LA DISTRIBUZIONE DELLE CORSE - Tali corse aggiuntive, alcune già operative dal 30 Maggio, sono così suddivise: 382 da Terracina per le Isole di Ponza e Ventotene e viceversa (Linee T3 e T4) nel periodo 30 Maggio 2014 - 29 Maggio 2015; 238 sulle Linee A2 Ponza - Formia (per il periodo 30 Maggio-28 Settembre 2014) e A1 Ponza - Anzio (per il periodo 13 Giugno- 21 Settembre 2014). Circa la metà delle corse aggiuntive saranno effettuate a proprie spese dalla Laziomar, mentre la restante metà sarà corrisposta alla compagnia di navigazione alle stesse condizioni indicate nel contratto di servizio.

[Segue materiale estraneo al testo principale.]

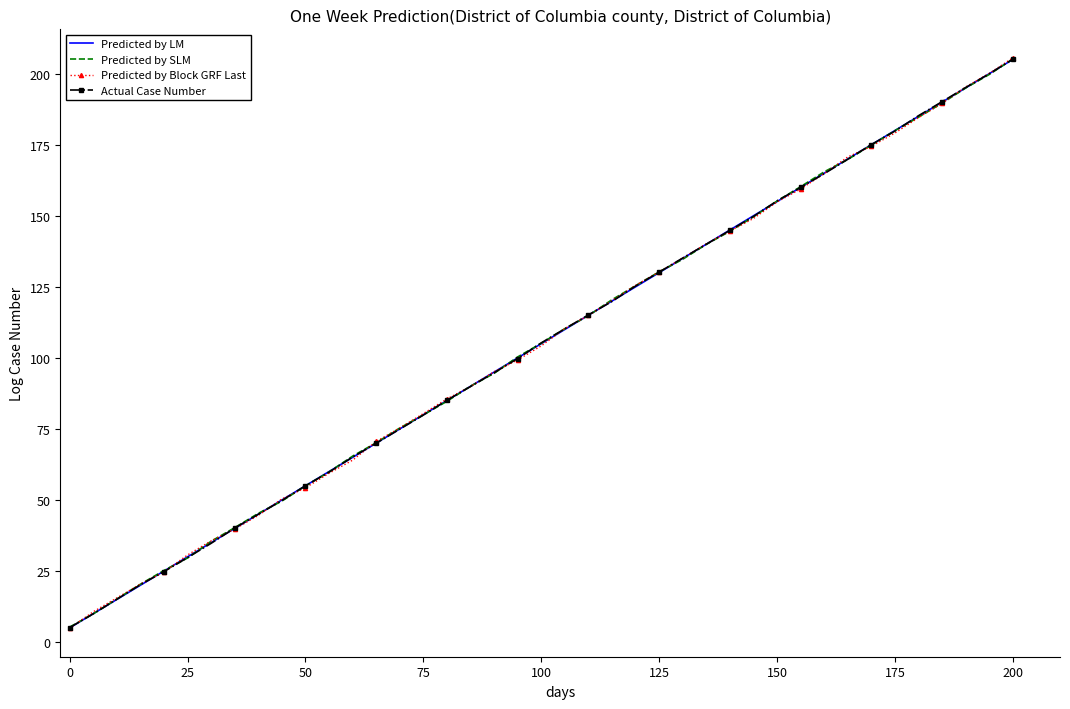

What is the maximum value for Actual Case Number?

205.1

ZINGARETTI, UN AIUTO A TURISMO - "Con questo accordo andiamo incontro alle esigenze di migliaia di turisti e dei residenti nelle isole pontine - spiega il Presidente della Regione Lazio, Nicola Zingaretti - che negli scorsi anni hanno dovuto sopportare un servizio di collegamento marittimo inadeguato alle necessità. In questo modo manteniamo un altro impegno che abbiamo assunto con gli operatori turistici, con i cittadini e con gli amministratori delle isole pontine per valorizzare e rilanciare la vocazione turistica di quella zona". "Si tratta di un importante passo in avanti - dichiara Michele Civita, Assessore regionale alle politiche del territorio, alla mobilità e ai rifiuti - per il miglioramento delle condizioni del trasporto pubblico delle isole pontine, che deve essere all'altezza dei moltissimi turisti che ogni anno soggiornano in queste splendide località e deve garantire agli abitanti e ai pendolari una continuità territoriale più efficace rispetto al passato. Ricordo bene - conclude Civita -quali erano le condizioni del servizio solo un anno fa e quante legittime lamentele arrivavano dai turisti, dagli abitanti e dalle amministrazioni comunali dei Comuni isolani".